Is it possible to decouple the code indexing capabilities of Eclipse?

岁酱吖の 提交于 2019-12-03 15:24:42

Walking the byte code is not hard at all and is not slow either. We have performed static analysis of large Java code projects at interactive speeds. Since, you are short on time I would suggest that you modify something like a call graph viewer plugin[1] in eclipse. Also, Eclipse code is hard to comprehend, you are better off writing your own plugin that uses as much of Eclipse's undocumented API's as possible.

[1] http://www.eclipseplugincentral.com/Web_Links-index-req-viewlink-cid-1326.html

zvikico

The operation you are looking for is not exactly indexing. Indexing is done to provide full text search. Finding the super-class of a given class is hardly text search.

You want to write an Eclipse plugin (rather simple, may be just a couple of classes) which uses JDT. You will need to write an AST (Abstract Syntax Tree) Visitor which will be used to analyze your code. You will then be able to resolve types and easily traverse the class hierarchy using the JDT facilities.

Check out my answer to this question.

I would go for a solution based on ASM, it will do the hard work, resolving hierarchy. Here is a simple analyser, that println the call hierarchy of Class given :

public class Analyzer {
    public static void main(String[] args) throws IOException {
        ClassReader classReader;
        ClassNode classNode;
        String fullyQualifiedClassName = args[0];
        String callHierarchy = "";
        while (null != fullyQualifiedClassName) {
            callHierarchy = " > " + fullyQualifiedClassName + callHierarchy;
            classReader = new ClassReader(fullyQualifiedClassName);
            classNode = new ClassNode();
            classReader.accept(classNode, 0);
            if (null != classNode.superName) {
                fullyQualifiedClassName = classNode.superName.replace('/', '.');
            } else {
                fullyQualifiedClassName = null;
            }
        }
        System.out.println(callHierarchy);
    }
}

Given java.util.TreeMap as argument, it prints

> java.lang.Object > java.util.AbstractMap > java.util.TreeMap

I know this is bytecode analysis, but to be honest, ASM is lightning fast and if all you need is Call Hierarchy, scanning won't take much time (nothing noticeable imo).

Hope this help :)

Have a look at IBM's WALA framework.

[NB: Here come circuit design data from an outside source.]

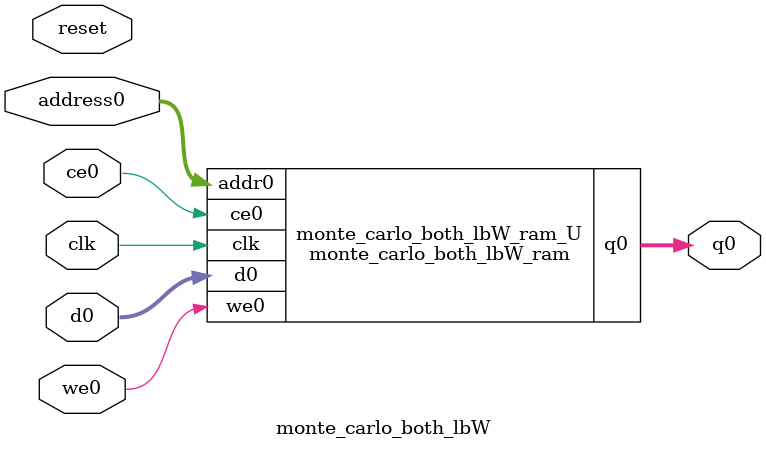
<source format=v>
`timescale 1 ns / 1 ps
module monte_carlo_both_lbW_ram (addr0, ce0, d0, we0, q0,  clk);

parameter DWIDTH = 32;
parameter AWIDTH = 16;
parameter MEM_SIZE = 50000;

input[AWIDTH-1:0] addr0;
input ce0;
input[DWIDTH-1:0] d0;
input we0;
output reg[DWIDTH-1:0] q0;
input clk;

(* ram_style = "block" *)reg [DWIDTH-1:0] ram[0:MEM_SIZE-1];




always @(posedge clk)  
begin 
    if (ce0) begin
        if (we0) 
            ram[addr0] <= d0; 
        q0 <= ram[addr0];
    end
end


endmodule

`timescale 1 ns / 1 ps
module monte_carlo_both_lbW(
    reset,
    clk,
    address0,
    ce0,
    we0,
    d0,
    q0);

parameter DataWidth = 32'd32;
parameter AddressRange = 32'd50000;
parameter AddressWidth = 32'd16;
input reset;
input clk;
input[AddressWidth - 1:0] address0;
input ce0;
input we0;
input[DataWidth - 1:0] d0;
output[DataWidth - 1:0] q0;



monte_carlo_both_lbW_ram monte_carlo_both_lbW_ram_U(
    .clk( clk ),
    .addr0( address0 ),
    .ce0( ce0 ),
    .we0( we0 ),
    .d0( d0 ),
    .q0( q0 ));

endmodule


</source>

Among other things, you can generate the Call Graph (CG) for your code base. In fact, pretty much everything in WALA starts with building the CG. You can modify their examples and replace the test data with your own.

This is a GUI plugin to Eclipse that gives a visual representation of the call hierarchy. It's not a list, but it's a help.

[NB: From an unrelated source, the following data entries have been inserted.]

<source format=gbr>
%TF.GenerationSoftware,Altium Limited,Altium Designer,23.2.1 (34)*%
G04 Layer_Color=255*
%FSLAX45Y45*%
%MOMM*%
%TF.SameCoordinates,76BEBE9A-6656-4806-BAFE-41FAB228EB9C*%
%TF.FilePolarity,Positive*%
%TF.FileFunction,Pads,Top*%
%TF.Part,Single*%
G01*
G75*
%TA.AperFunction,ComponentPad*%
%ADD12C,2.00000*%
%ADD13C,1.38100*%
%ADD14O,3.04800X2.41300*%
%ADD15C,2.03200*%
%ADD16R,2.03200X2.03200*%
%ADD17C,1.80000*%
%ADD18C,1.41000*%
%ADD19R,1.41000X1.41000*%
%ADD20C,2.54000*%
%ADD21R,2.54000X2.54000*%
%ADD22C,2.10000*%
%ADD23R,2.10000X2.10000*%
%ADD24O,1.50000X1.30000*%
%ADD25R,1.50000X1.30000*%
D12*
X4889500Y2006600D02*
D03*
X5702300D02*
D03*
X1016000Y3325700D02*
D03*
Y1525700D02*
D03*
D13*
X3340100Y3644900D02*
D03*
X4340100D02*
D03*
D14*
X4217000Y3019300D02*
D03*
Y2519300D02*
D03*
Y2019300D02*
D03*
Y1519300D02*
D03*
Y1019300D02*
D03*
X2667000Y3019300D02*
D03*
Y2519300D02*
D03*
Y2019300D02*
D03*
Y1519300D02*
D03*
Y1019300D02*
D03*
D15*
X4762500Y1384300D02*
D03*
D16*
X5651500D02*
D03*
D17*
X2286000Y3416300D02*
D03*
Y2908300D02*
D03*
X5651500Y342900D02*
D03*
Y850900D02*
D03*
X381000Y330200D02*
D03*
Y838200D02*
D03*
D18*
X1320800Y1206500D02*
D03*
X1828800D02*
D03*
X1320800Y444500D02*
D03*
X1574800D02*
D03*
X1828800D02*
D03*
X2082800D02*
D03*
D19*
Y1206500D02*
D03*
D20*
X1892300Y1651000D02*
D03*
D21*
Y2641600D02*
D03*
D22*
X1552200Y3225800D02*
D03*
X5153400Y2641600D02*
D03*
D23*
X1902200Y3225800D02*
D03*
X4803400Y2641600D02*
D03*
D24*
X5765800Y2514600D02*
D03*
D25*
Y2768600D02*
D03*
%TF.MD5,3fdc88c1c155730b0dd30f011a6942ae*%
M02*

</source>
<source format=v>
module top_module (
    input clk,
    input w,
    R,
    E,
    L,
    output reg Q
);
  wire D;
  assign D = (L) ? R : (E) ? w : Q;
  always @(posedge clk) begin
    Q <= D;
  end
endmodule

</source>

http://www.certiv.net/projects/callgraph.html

kdgregory

I would ignore Eclipse entirely: it's just going to distract you.

If you're performing static analysis, you'll almost certainly want to analyze bytecode. To find the call hierarchy, you look for the invokeinstance, invokestatic, and invokespecial bytecodes (see the JVM spec). These reference a fully qualified class/methodname, and you can build your call hierarchy using a Map<FuncRef,Set<FuncRef>>, where FuncRef is a class you define to hold the method call information.

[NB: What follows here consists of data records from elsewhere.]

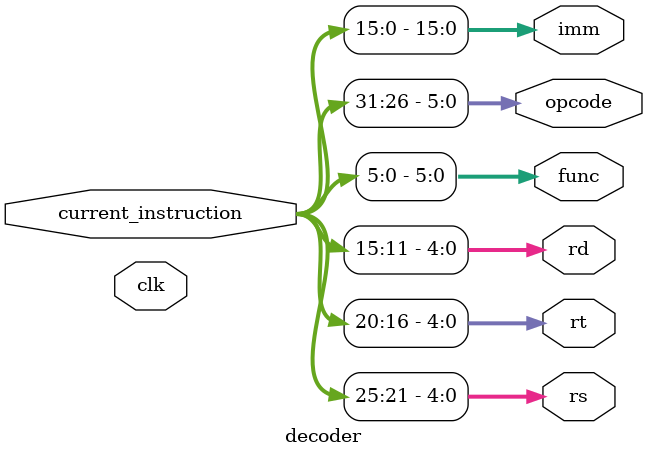
<source format=v>
`timescale 1ns / 1ps


module decoder(
    input clk,
    input [31:0] current_instruction,
    output [4:0] rs, rt, rd,
    output [5:0] func, opcode, // íà âûõîä èíäåêñû ðåãèñòðîâ, ôàíê è îïêîä äëÿ êîìàíä I è R
    output [15:0] imm // íà âûõîä êîíñòàíòà â êîìàíäàõ òèïà I
);
// êàêîé áû êîìàíäà íå áûëà rs è rt âñå ðàâíî âîò ýòè áèòû
assign rs = current_instruction[25:21];
assign rt = current_instruction[20:16];

// Îïðåäåëåíèå òèïà èíñòðóêöèè è ïðèñâàèâàíèå rd, func, opcode è imm
assign opcode = current_instruction[31:26]; // Îïêîä äëÿ âñåõ òèïîâ èíñòðóêöèé

assign rd = current_instruction[15:11];
assign func = current_instruction[5:0];
assign imm = current_instruction[15:0];

/*
// Îïðåäåëåíèå, ÿâëÿåòñÿ ëè èíñòðóêöèÿ òèïîì R
wire isTypeR = (opcode == 6'b000000);
assign rd = isTypeR ? current_instruction[15:11] : 5'b0; // rd òîëüêî äëÿ òèïà R
assign func = isTypeR ? current_instruction[5:0] : 6'b0; // func òîëüêî äëÿ òèïà R
assign imm = isTypeR ? 16'b0 : current_instruction[15:0]; // imm òîëüêî äëÿ òèïà I
*/
endmodule 

</source>
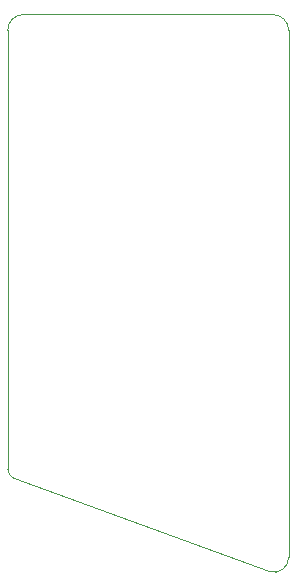
<source format=gm1>
G04 #@! TF.GenerationSoftware,KiCad,Pcbnew,(5.1.5)-3*
G04 #@! TF.CreationDate,2021-03-06T02:02:41+09:00*
G04 #@! TF.ProjectId,Getta25,47657474-6132-4352-9e6b-696361645f70,rev?*
G04 #@! TF.SameCoordinates,Original*
G04 #@! TF.FileFunction,Profile,NP*
%FSLAX46Y46*%
G04 Gerber Fmt 4.6, Leading zero omitted, Abs format (unit mm)*
G04 Created by KiCad (PCBNEW (5.1.5)-3) date 2021-03-06 02:02:41*
%MOMM*%
%LPD*%
G04 APERTURE LIST*
%ADD10C,0.100000*%
G04 APERTURE END LIST*
D10*
X106950000Y-8502500D02*
X106950000Y-45640000D01*
X107489950Y-46450123D02*
G75*
G02X106950000Y-45640000I330050J804980D01*
G01*
X130740000Y-53110407D02*
G75*
G02X129081151Y-54320000I-1248849J-29593D01*
G01*
X106950000Y-8502500D02*
G75*
G02X108290000Y-7162500I1340000J0D01*
G01*
X129397500Y-7162500D02*
G75*
G02X130737500Y-8502500I0J-1340000D01*
G01*
X130737500Y-8502500D02*
X130737500Y-53110407D01*
X108290000Y-7162500D02*
X129397500Y-7162500D01*
X129081151Y-54320000D02*
X107490000Y-46450000D01*
M02*

</source>
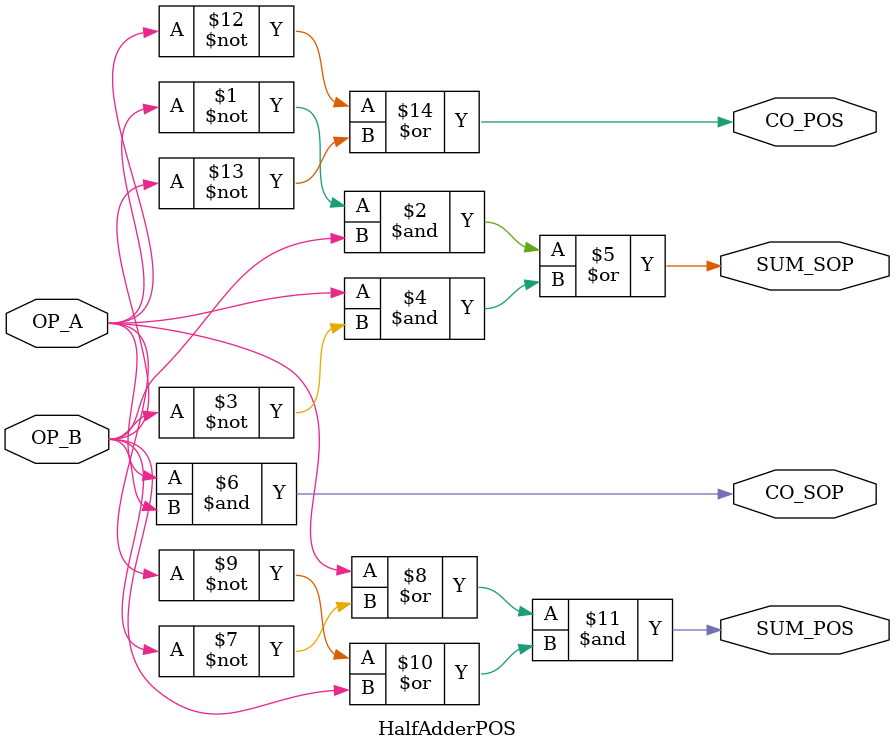
<source format=sv>
`timescale 1ns / 1ps

module HalfAdderPOS(
    input OP_A,
    input OP_B,
    output SUM_SOP,
    output CO_SOP,
    output SUM_POS,
    output CO_POS
    );
    
    // SOP equations
    assign SUM_SOP = (~OP_A & OP_B) | (OP_A & ~OP_B);
    assign CO_SOP = OP_A & OP_B;
    
    // POS equations
    assign SUM_POS = (OP_A | ~OP_B) & (~OP_A | OP_B);
    assign CO_POS = ~OP_A | ~OP_B;
    
endmodule

</source>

BCEL can help you with bytecode scanning.

However, you're going to have to do more work than that, particularly with invokeinstance, since you don't know what the real instance might be. Sometimes you can look backwards in the code to find an assignment, but more likely you're going to be guessing -- this is the Achilles heel of static analysis.

Have you looked at ecj? It's the compiler portion of eclipse, factored out into a separate project.

Or you can use the JDT portion of eclipse: http://www.eclipse.org/jdt/core/index.php

Eclipse plugins really aren't that hard; they take a little getting used to, but not too long.

Think about adding whatever functionality you want to the eclipse IDE. You can leverage other plugin functionality (such as JDT, which includes the search functionality you're looking for).

You can then provide your plugins for all eclipse users to use, rather than develop another standalone tool.

I suspect you will find that it's easier to write the plugin - for which Eclipse is designed and documented - than to extract the bits that are meant to be internal and build something else out of them.